SET PROBLEM: Quote the stretch of the commentary on Cameron from "Today, Cameron did" through "as this one.".

It might, now, well be too late for Cameron to recover. Too much did he compromise himself with every piece of garbage under the sun, and his public persona will not be so easily recycled after years of love-ins in the garden, hoodie hugging, Christians-bashing, Cameron cutie-ing, sodomy-approving, and general inability to have any idea of what happens outside of his champagne-sipping circle of liberals and perverts.
Today, Cameron did something rather new: self-criticism in Russian style. Old tart that he is, he is hoping to gain the favour of his clients by promising he will now be most willing to satisfy their every desire. That’s Cameron for you: a moral vacuum, filled with hot air.
So, Cameron says he gets the message. The problem is whether the conservative electorate got his: Cameron is a slimy, lying, opportunistic, mediocre clown with a posh voice and no clue of conservatism, and who would sell his mother to whoredom before you can say “hug a hoodie” if this would only help him to stay in power. I follow politics since I am a little child, and I have never seen such a… one as this one.
In the meantime, the tree on the internet site is blue again. A blue tree. Now that‘s smart, and modern…
Cameron has, today, recognised the necessity of being more Conservative. You can be rather sure the matter of sodomarriage will now be buried as quietly as possible. But the question is: why should the party leave the task to become Conservative again to him, instead of entrusting the job to a Conservative?
I might be wrong, and it will take some time. But I think the writing might already be on the wall.

DATA PROVIDED:
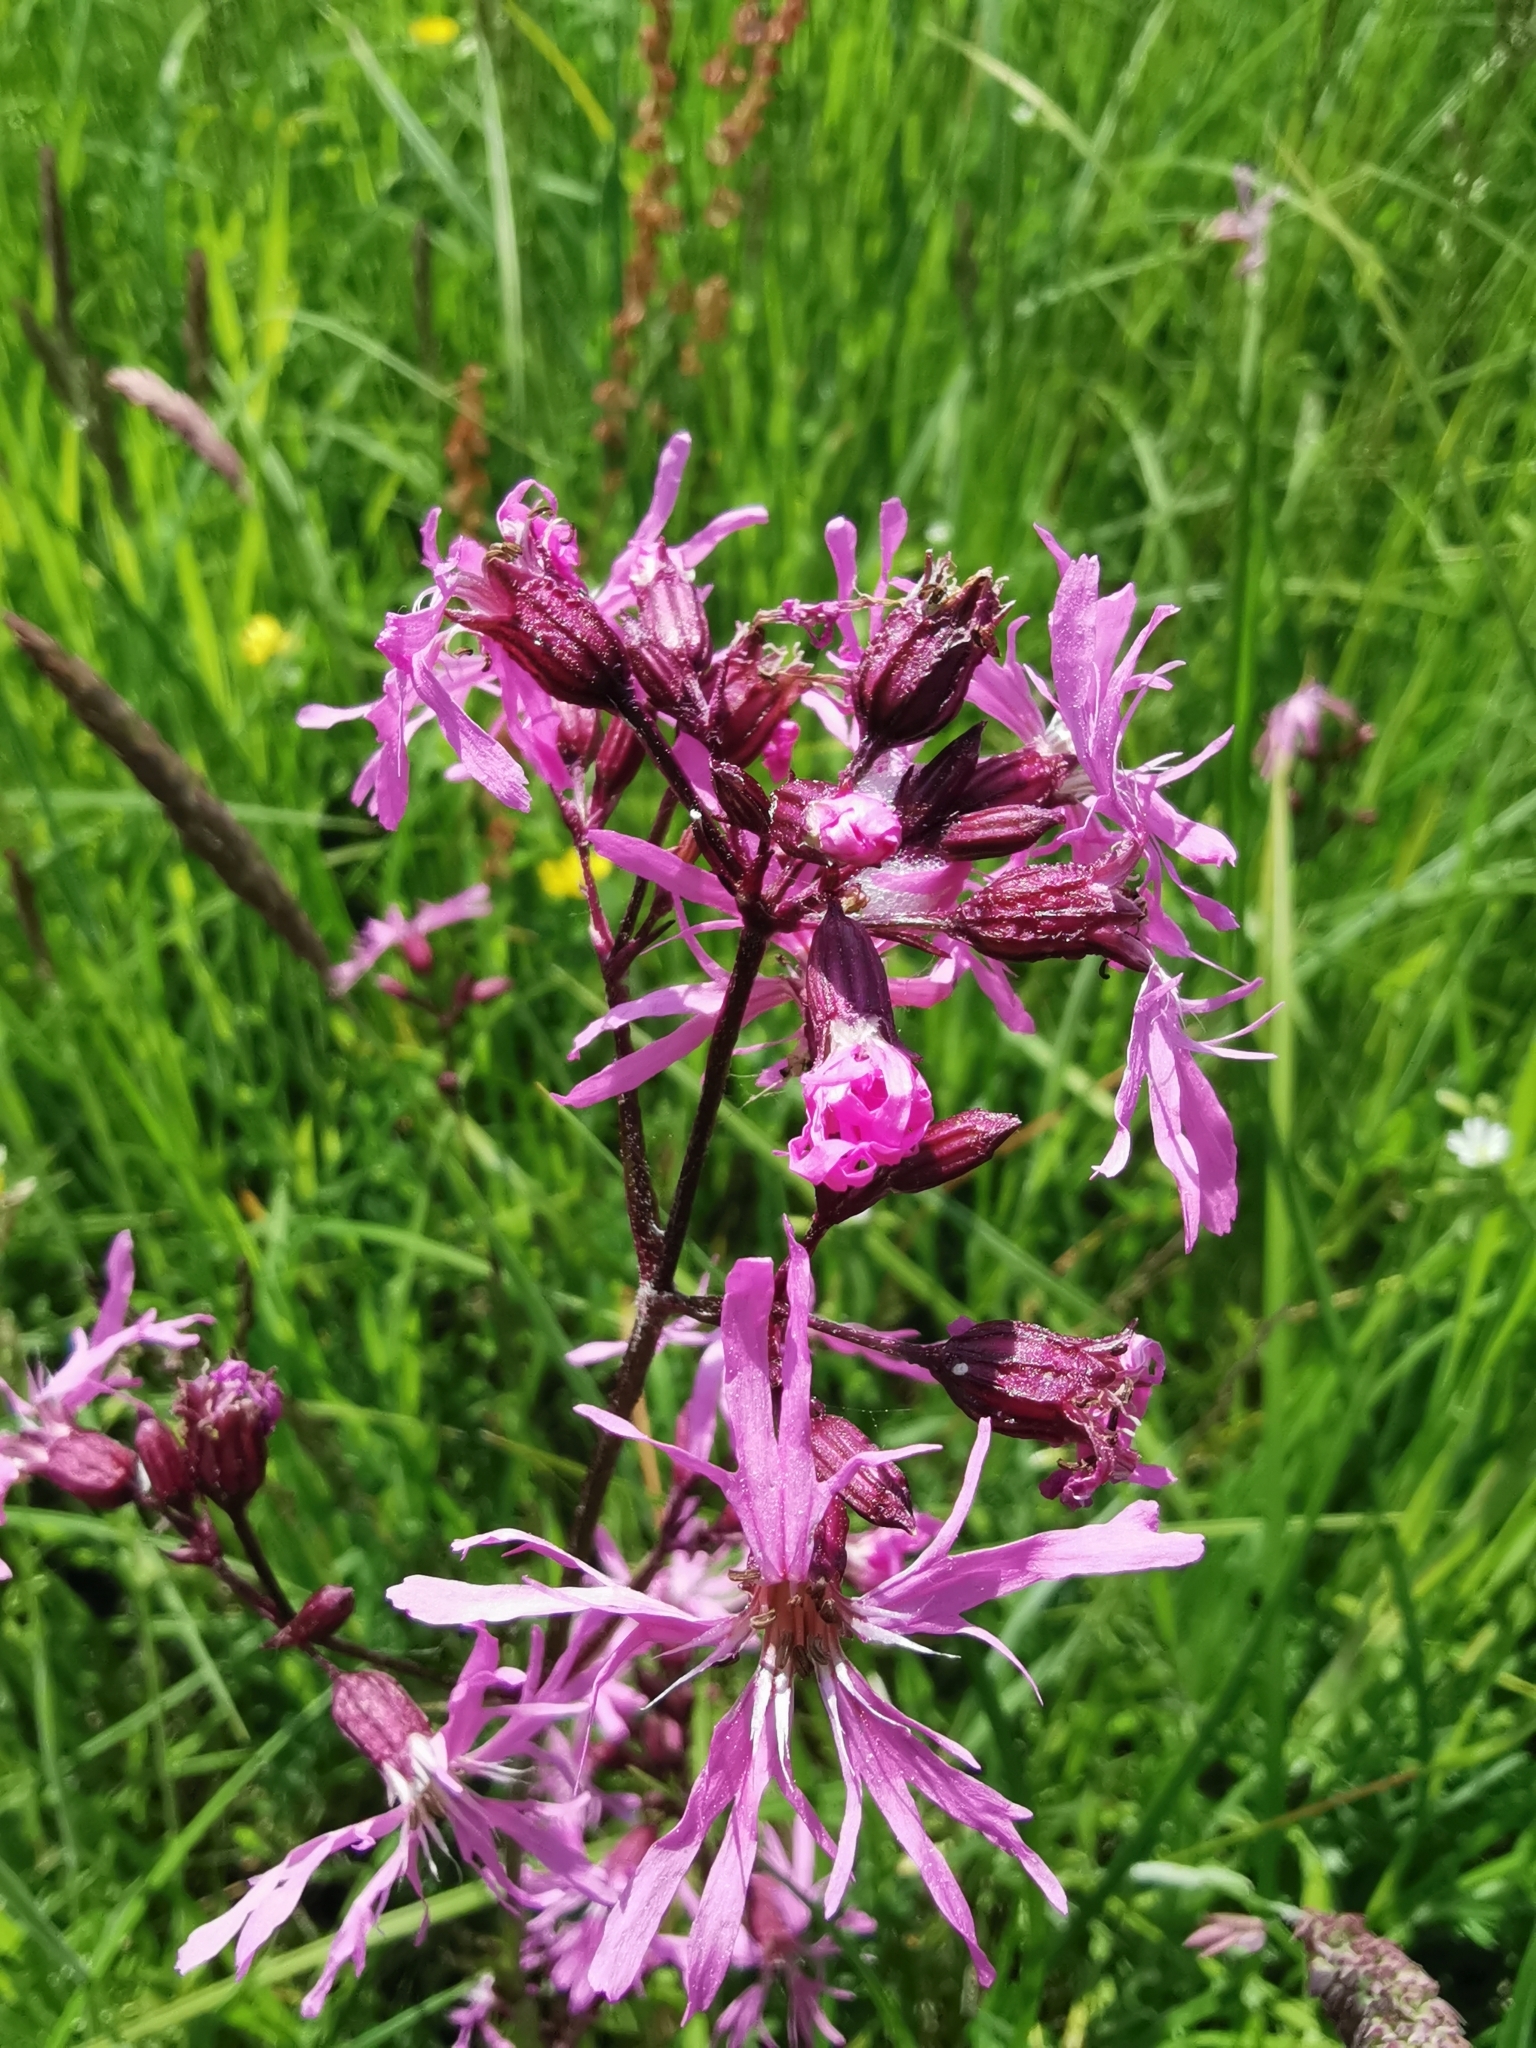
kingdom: Plantae
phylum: Tracheophyta
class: Magnoliopsida
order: Caryophyllales
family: Caryophyllaceae
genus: Silene
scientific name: Silene flos-cuculi
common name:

RESULT OF THIS TASK:
Today, Cameron did something rather new: self-criticism in Russian style. Old tart that he is, he is hoping to gain the favour of his clients by promising he will now be most willing to satisfy their every desire. That’s Cameron for you: a moral vacuum, filled with hot air.
So, Cameron says he gets the message. The problem is whether the conservative electorate got his: Cameron is a slimy, lying, opportunistic, mediocre clown with a posh voice and no clue of conservatism, and who would sell his mother to whoredom before you can say “hug a hoodie” if this would only help him to stay in power. I follow politics since I am a little child, and I have never seen such a… one as this one.